#### Assignment:
Within the listing below, filter for "space" and copy every matching line.

#### Provided material:
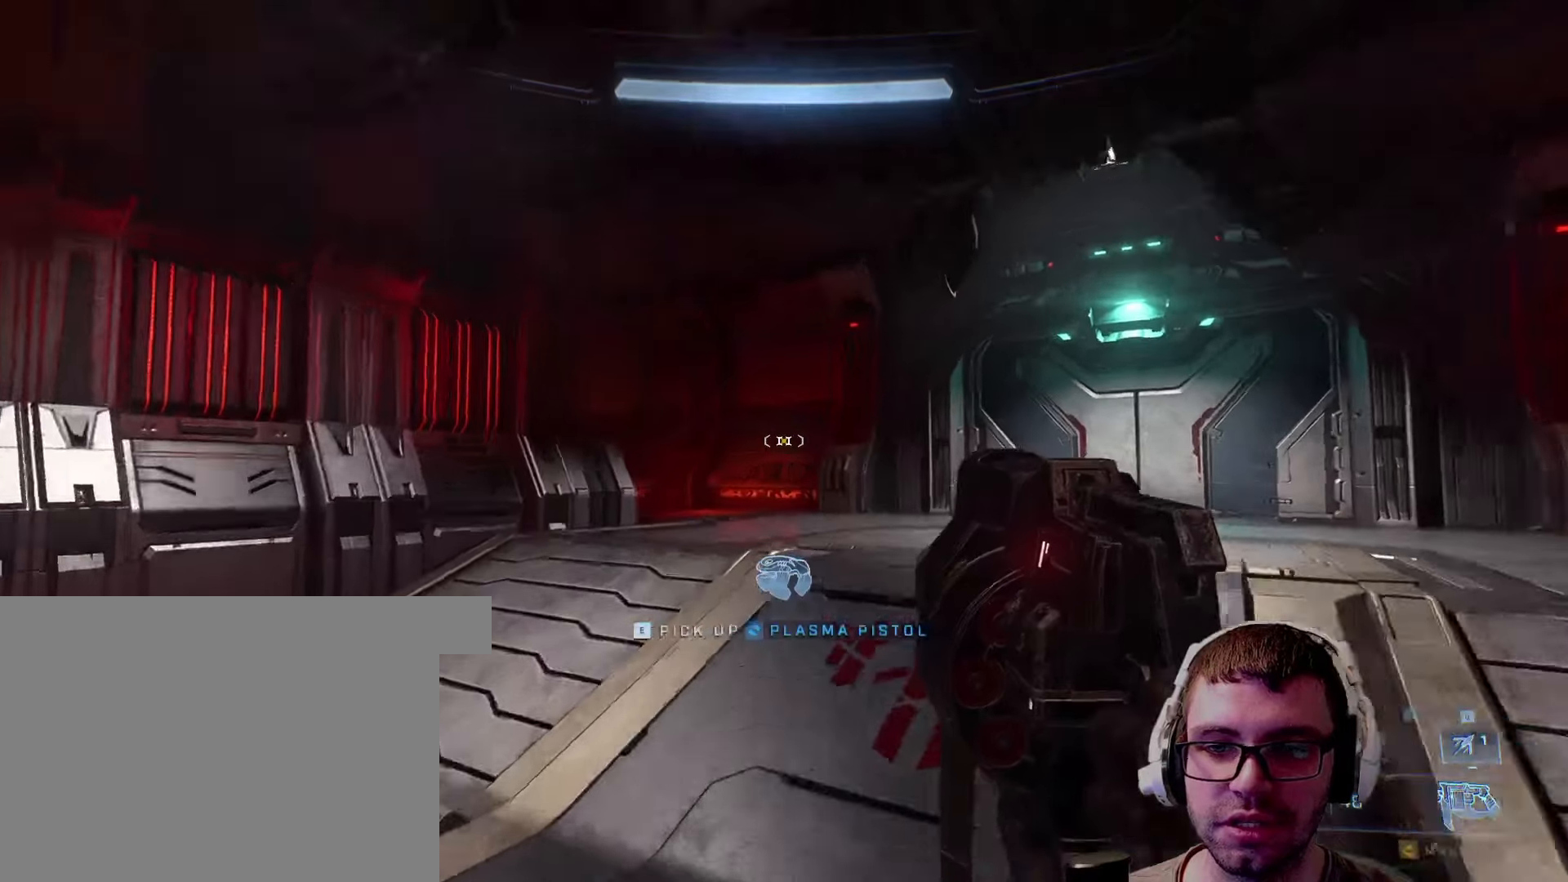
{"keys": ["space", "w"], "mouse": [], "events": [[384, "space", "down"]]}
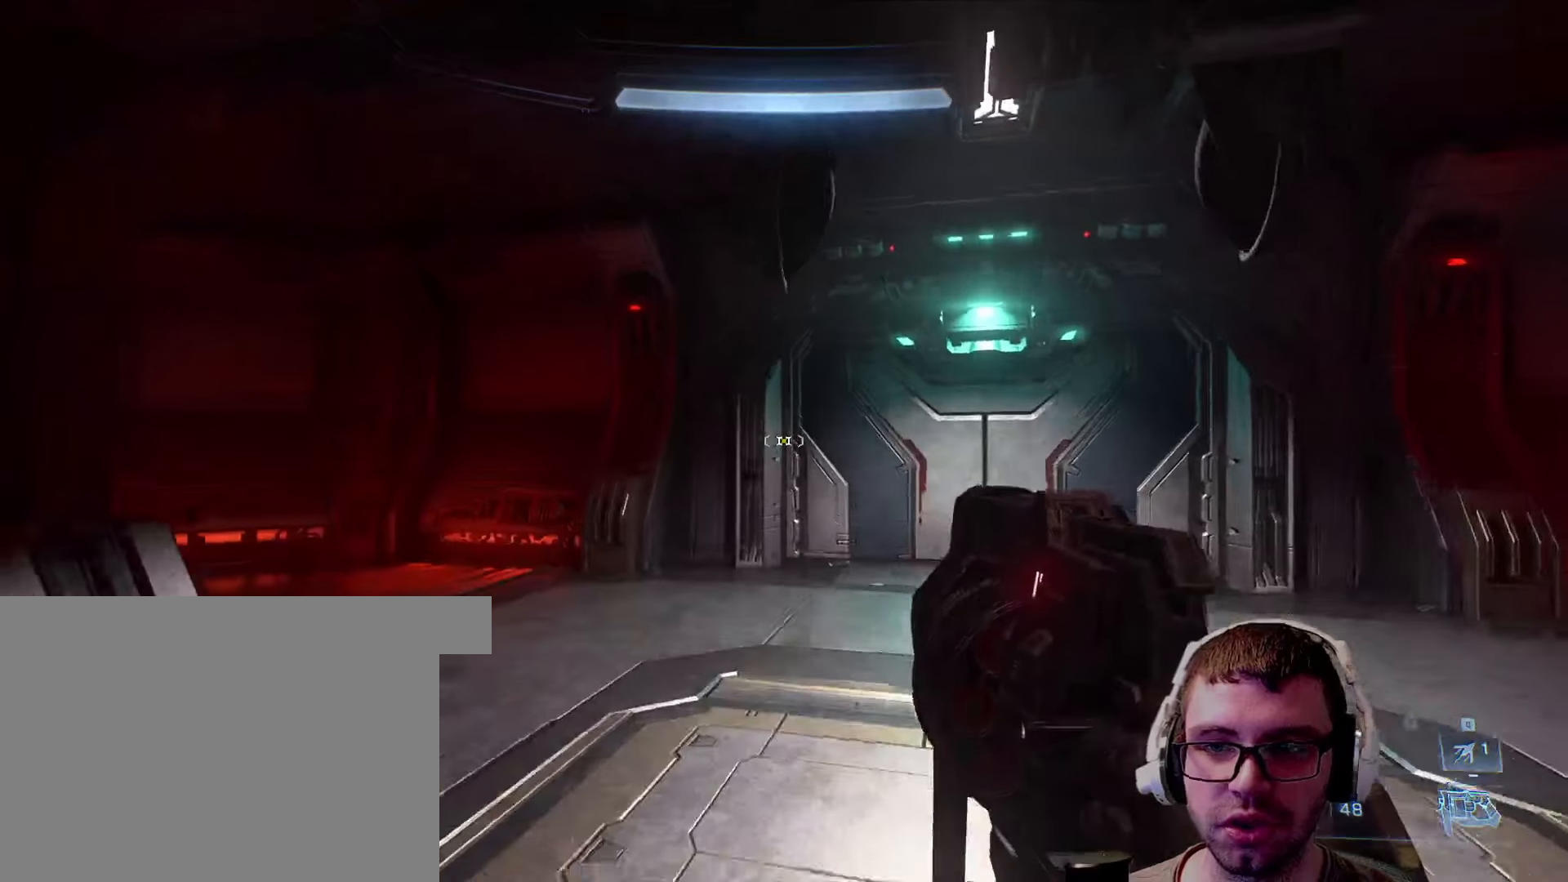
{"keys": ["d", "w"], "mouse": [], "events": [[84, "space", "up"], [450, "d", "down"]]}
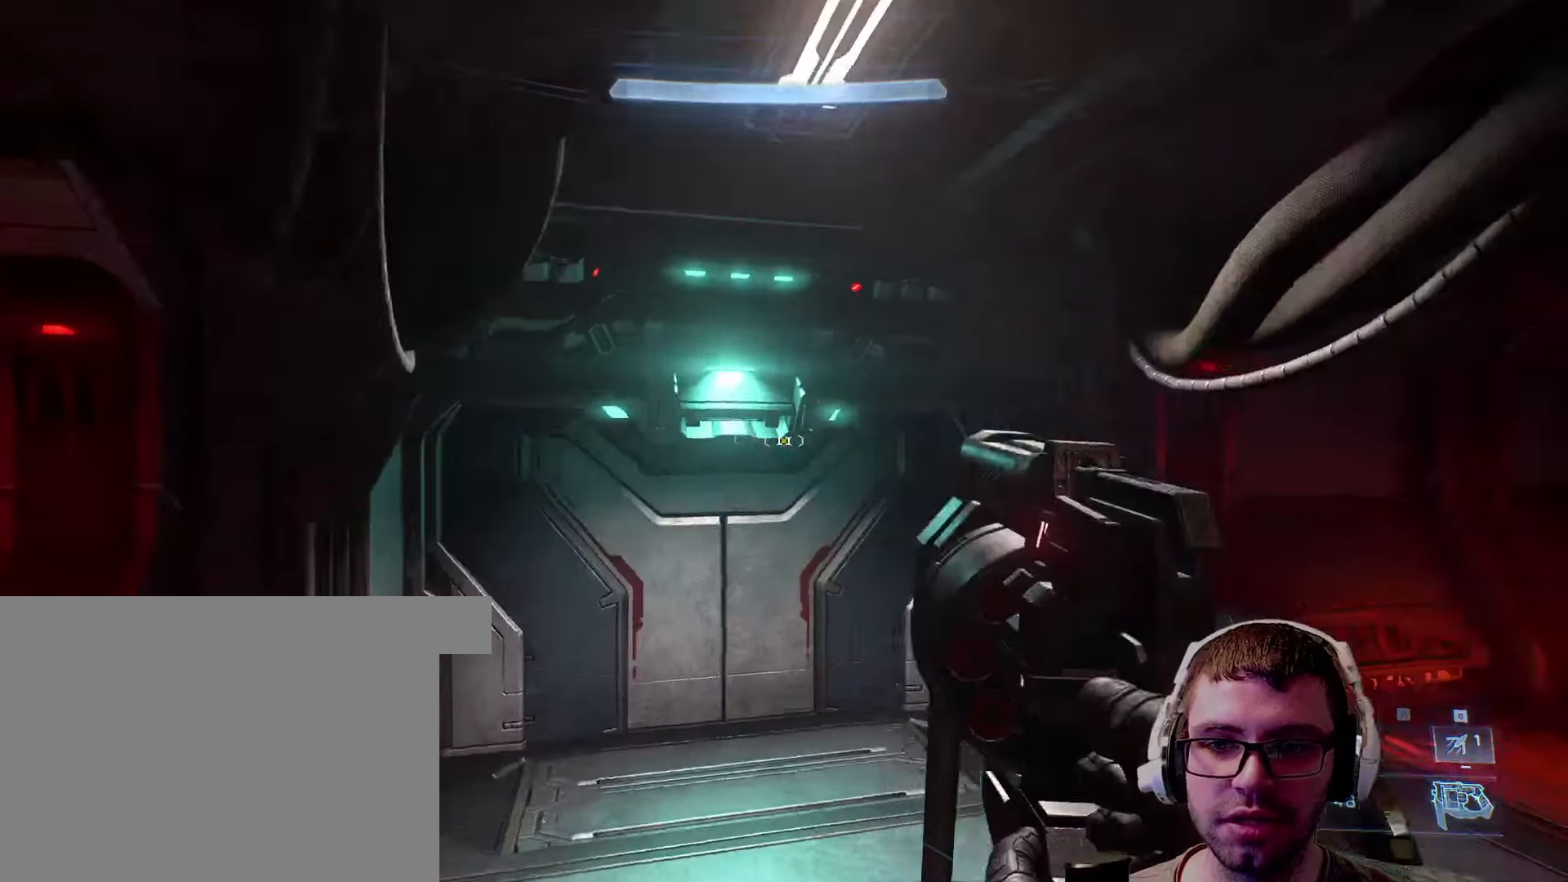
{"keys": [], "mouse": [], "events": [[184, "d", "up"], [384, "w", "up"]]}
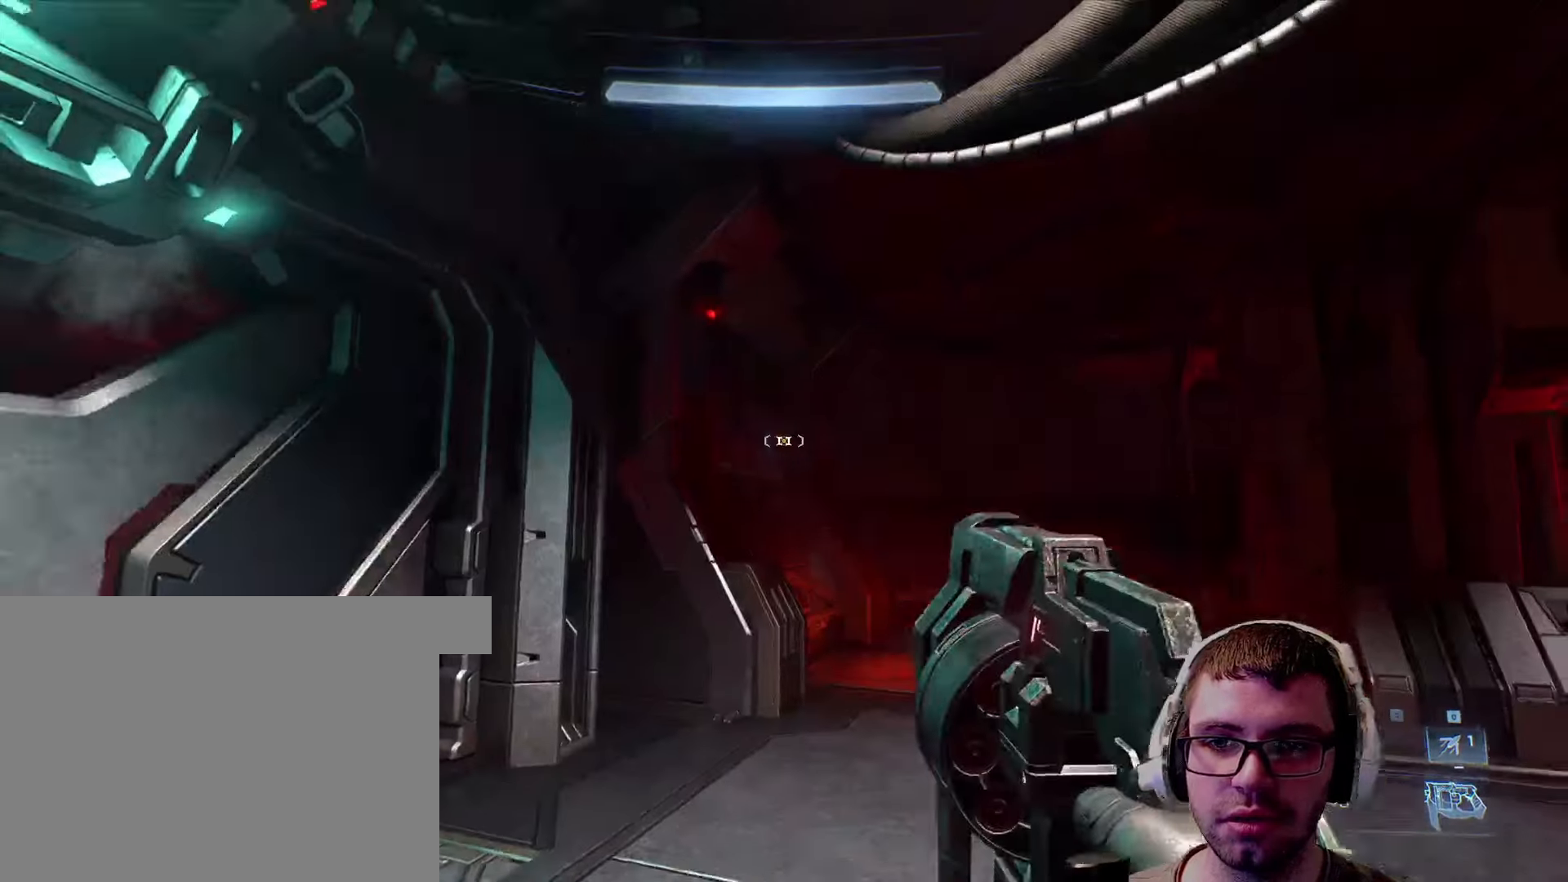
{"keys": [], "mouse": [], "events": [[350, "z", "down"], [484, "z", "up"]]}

#### Output of the exercise:
{"keys": ["space", "w"], "mouse": [], "events": [[384, "space", "down"]]}
{"keys": ["d", "w"], "mouse": [], "events": [[84, "space", "up"], [450, "d", "down"]]}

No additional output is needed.